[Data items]
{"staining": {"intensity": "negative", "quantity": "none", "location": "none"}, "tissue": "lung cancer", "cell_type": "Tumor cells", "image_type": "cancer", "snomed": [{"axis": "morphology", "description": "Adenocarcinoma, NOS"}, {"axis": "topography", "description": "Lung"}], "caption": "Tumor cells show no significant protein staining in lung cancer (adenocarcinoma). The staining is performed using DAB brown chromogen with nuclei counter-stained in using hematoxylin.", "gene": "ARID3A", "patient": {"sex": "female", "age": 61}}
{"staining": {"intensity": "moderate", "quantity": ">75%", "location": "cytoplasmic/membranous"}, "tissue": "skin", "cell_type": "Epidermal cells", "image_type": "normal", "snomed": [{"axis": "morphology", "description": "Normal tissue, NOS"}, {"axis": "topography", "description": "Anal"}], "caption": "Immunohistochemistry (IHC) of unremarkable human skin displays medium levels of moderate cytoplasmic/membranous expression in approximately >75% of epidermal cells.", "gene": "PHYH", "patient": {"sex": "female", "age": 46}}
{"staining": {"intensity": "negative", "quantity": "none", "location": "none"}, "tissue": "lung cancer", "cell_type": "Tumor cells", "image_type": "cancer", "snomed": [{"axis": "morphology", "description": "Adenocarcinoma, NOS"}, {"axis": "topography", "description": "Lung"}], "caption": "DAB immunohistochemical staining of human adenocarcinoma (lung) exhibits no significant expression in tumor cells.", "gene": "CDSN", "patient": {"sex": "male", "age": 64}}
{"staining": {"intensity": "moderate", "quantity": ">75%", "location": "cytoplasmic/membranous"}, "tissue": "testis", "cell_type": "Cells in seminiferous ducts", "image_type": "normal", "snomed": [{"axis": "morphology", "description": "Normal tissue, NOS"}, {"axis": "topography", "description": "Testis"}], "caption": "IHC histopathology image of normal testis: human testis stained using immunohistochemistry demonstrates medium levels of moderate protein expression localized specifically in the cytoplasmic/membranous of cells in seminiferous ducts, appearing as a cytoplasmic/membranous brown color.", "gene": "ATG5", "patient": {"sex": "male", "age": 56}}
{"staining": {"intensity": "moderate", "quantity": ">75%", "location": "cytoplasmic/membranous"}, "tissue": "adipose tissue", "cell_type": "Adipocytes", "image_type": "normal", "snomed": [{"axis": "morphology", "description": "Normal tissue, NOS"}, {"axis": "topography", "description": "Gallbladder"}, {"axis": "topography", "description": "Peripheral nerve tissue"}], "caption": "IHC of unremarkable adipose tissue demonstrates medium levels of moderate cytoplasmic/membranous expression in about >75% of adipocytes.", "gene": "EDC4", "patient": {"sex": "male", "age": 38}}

TASK BRIEF ::
When you reply, retype each line exactly as it appears above.

RESPONSE TO THE EXERCISE ::
{"staining": {"intensity": "negative", "quantity": "none", "location": "none"}, "tissue": "lung cancer", "cell_type": "Tumor cells", "image_type": "cancer", "snomed": [{"axis": "morphology", "description": "Adenocarcinoma, NOS"}, {"axis": "topography", "description": "Lung"}], "caption": "Tumor cells show no significant protein staining in lung cancer (adenocarcinoma). The staining is performed using DAB brown chromogen with nuclei counter-stained in using hematoxylin.", "gene": "ARID3A", "patient": {"sex": "female", "age": 61}}
{"staining": {"intensity": "moderate", "quantity": ">75%", "location": "cytoplasmic/membranous"}, "tissue": "skin", "cell_type": "Epidermal cells", "image_type": "normal", "snomed": [{"axis": "morphology", "description": "Normal tissue, NOS"}, {"axis": "topography", "description": "Anal"}], "caption": "Immunohistochemistry (IHC) of unremarkable human skin displays medium levels of moderate cytoplasmic/membranous expression in approximately >75% of epidermal cells.", "gene": "PHYH", "patient": {"sex": "female", "age": 46}}
{"staining": {"intensity": "negative", "quantity": "none", "location": "none"}, "tissue": "lung cancer", "cell_type": "Tumor cells", "image_type": "cancer", "snomed": [{"axis": "morphology", "description": "Adenocarcinoma, NOS"}, {"axis": "topography", "description": "Lung"}], "caption": "DAB immunohistochemical staining of human adenocarcinoma (lung) exhibits no significant expression in tumor cells.", "gene": "CDSN", "patient": {"sex": "male", "age": 64}}
{"staining": {"intensity": "moderate", "quantity": ">75%", "location": "cytoplasmic/membranous"}, "tissue": "testis", "cell_type": "Cells in seminiferous ducts", "image_type": "normal", "snomed": [{"axis": "morphology", "description": "Normal tissue, NOS"}, {"axis": "topography", "description": "Testis"}], "caption": "IHC histopathology image of normal testis: human testis stained using immunohistochemistry demonstrates medium levels of moderate protein expression localized specifically in the cytoplasmic/membranous of cells in seminiferous ducts, appearing as a cytoplasmic/membranous brown color.", "gene": "ATG5", "patient": {"sex": "male", "age": 56}}
{"staining": {"intensity": "moderate", "quantity": ">75%", "location": "cytoplasmic/membranous"}, "tissue": "adipose tissue", "cell_type": "Adipocytes", "image_type": "normal", "snomed": [{"axis": "morphology", "description": "Normal tissue, NOS"}, {"axis": "topography", "description": "Gallbladder"}, {"axis": "topography", "description": "Peripheral nerve tissue"}], "caption": "IHC of unremarkable adipose tissue demonstrates medium levels of moderate cytoplasmic/membranous expression in about >75% of adipocytes.", "gene": "EDC4", "patient": {"sex": "male", "age": 38}}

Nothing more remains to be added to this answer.